L’avanguardia dadaista e l’esperienza italiana di Julius Evola

 

“La parola Dada fu casualmente scoperta da Ball e da me in un vocabolario tedesco-francese, mentre stavamo cercando un nome d’arte per Madame Le Roy, cantante del nostro cabaret. Dada è una parola francese che significa cavallo a dondolo”. Così Richard Huelsenberg, uno dei fondatori del dadaismo, ricorda come la scelta del nome sia derivata da un atto casuale e privo di intenzione logica.
Un altro interprete della scena, Hans Arp, racconta un’altra storia più bizzarra: “Tristan Tzara ha trovato la parola dada al Café de la Terrasse di Zurigo mentre mi portavo una brioche alla narice sinistra.
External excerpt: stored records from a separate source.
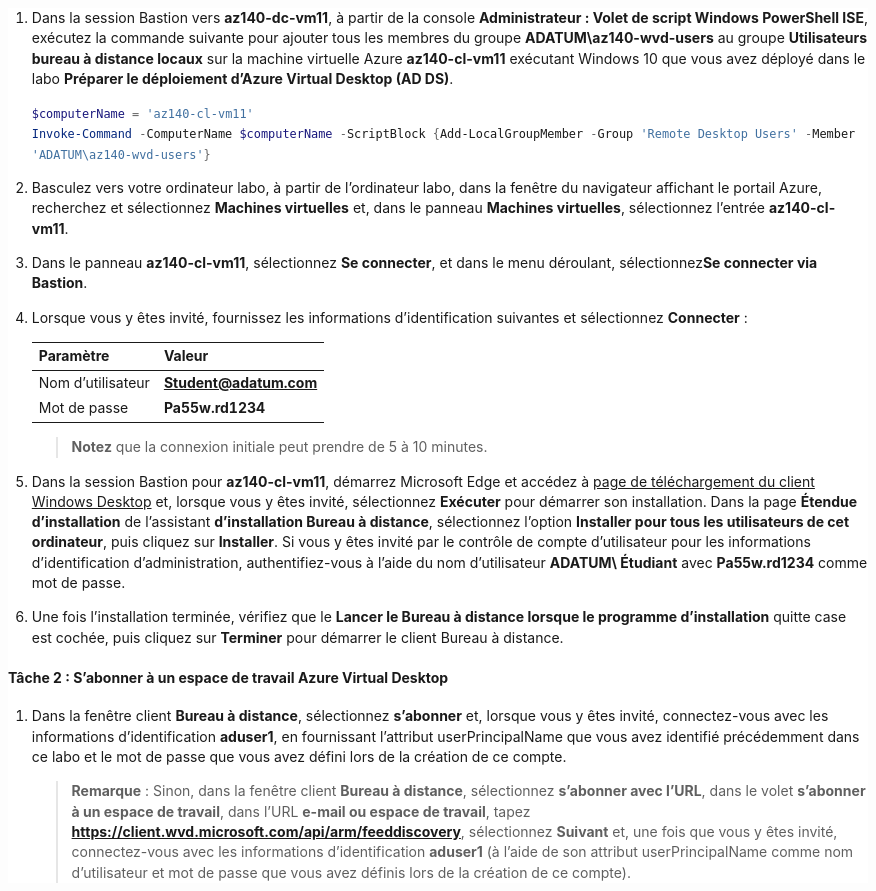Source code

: 1. Dans la session Bastion vers **az140-dc-vm11**, à partir de la console **Administrateur : Volet de script Windows PowerShell ISE**, exécutez la commande suivante pour ajouter tous les membres du groupe **ADATUM\\az140-wvd-users** au groupe **Utilisateurs bureau à distance locaux** sur la machine virtuelle Azure **az140-cl-vm11** exécutant Windows 10 que vous avez déployé dans le labo **Préparer le déploiement d’Azure Virtual Desktop (AD DS)**.

   ```powershell
   $computerName = 'az140-cl-vm11'
   Invoke-Command -ComputerName $computerName -ScriptBlock {Add-LocalGroupMember -Group 'Remote Desktop Users' -Member 'ADATUM\az140-wvd-users'}
   ```

1. Basculez vers votre ordinateur labo, à partir de l’ordinateur labo, dans la fenêtre du navigateur affichant le portail Azure, recherchez et sélectionnez **Machines virtuelles** et, dans le panneau **Machines virtuelles**, sélectionnez l’entrée **az140-cl-vm11**.
1. Dans le panneau **az140-cl-vm11**, sélectionnez **Se connecter**, et dans le menu déroulant, sélectionnez**Se connecter via Bastion**.
1. Lorsque vous y êtes invité, fournissez les informations d’identification suivantes et sélectionnez **Connecter** :

   |Paramètre|Valeur|
   |---|---|
   |Nom d’utilisateur|**Student@adatum.com**|
   |Mot de passe|**Pa55w.rd1234**|

   > **Notez** que la connexion initiale peut prendre de 5 à 10 minutes.

1. Dans la session Bastion pour **az140-cl-vm11**, démarrez Microsoft Edge et accédez à [page de téléchargement du client Windows Desktop](https://go.microsoft.com/fwlink/?linkid=2068602) et, lorsque vous y êtes invité, sélectionnez **Exécuter** pour démarrer son installation. Dans la page **Étendue d’installation** de l’assistant **d’installation Bureau à distance**, sélectionnez l’option **Installer pour tous les utilisateurs de cet ordinateur**, puis cliquez sur **Installer**. Si vous y êtes invité par le contrôle de compte d’utilisateur pour les informations d’identification d’administration, authentifiez-vous à l’aide du nom d’utilisateur **ADATUM\\ Étudiant** avec **Pa55w.rd1234** comme mot de passe.
1. Une fois l’installation terminée, vérifiez que le **Lancer le Bureau à distance lorsque le programme d’installation** quitte case est cochée, puis cliquez sur **Terminer** pour démarrer le client Bureau à distance.

#### Tâche 2 : S’abonner à un espace de travail Azure Virtual Desktop

1. Dans la fenêtre client **Bureau à distance**, sélectionnez **s’abonner** et, lorsque vous y êtes invité, connectez-vous avec les informations d’identification **aduser1**, en fournissant l’attribut userPrincipalName que vous avez identifié précédemment dans ce labo et le mot de passe que vous avez défini lors de la création de ce compte.

   > **Remarque** : Sinon, dans la fenêtre client **Bureau à distance**, sélectionnez **s’abonner avec l’URL**, dans le volet **s’abonner à un espace de travail**, dans l’URL **e-mail ou espace de travail**, tapez **https://client.wvd.microsoft.com/api/arm/feeddiscovery**, sélectionnez **Suivant** et, une fois que vous y êtes invité, connectez-vous avec les informations d’identification **aduser1** (à l’aide de son attribut userPrincipalName comme nom d’utilisateur et mot de passe que vous avez définis lors de la création de ce compte).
Ero presente coi miei dodici figli quando l’ha pronunciata per la prima volta, destando in tutti noi un entusiasmo legittimo. Sono convinto che questa parola non ha alcuna importanza e non ci sono che gli imbecilli o i professori che possono interessarsi ai dati”.
Non ci interessa la versione dei fatti sull’origine di quella parola dal suono infantile, quel che è sicuro, nella sonnacchiosa Zurigo del 1916, un gruppo di intellettuali di orientamenti diversi, si rifugiarono in territorio neutrale per sfuggire al fuoco e al fango delle trincee della guerra per creare un movimento artistico urtante e irragionevole.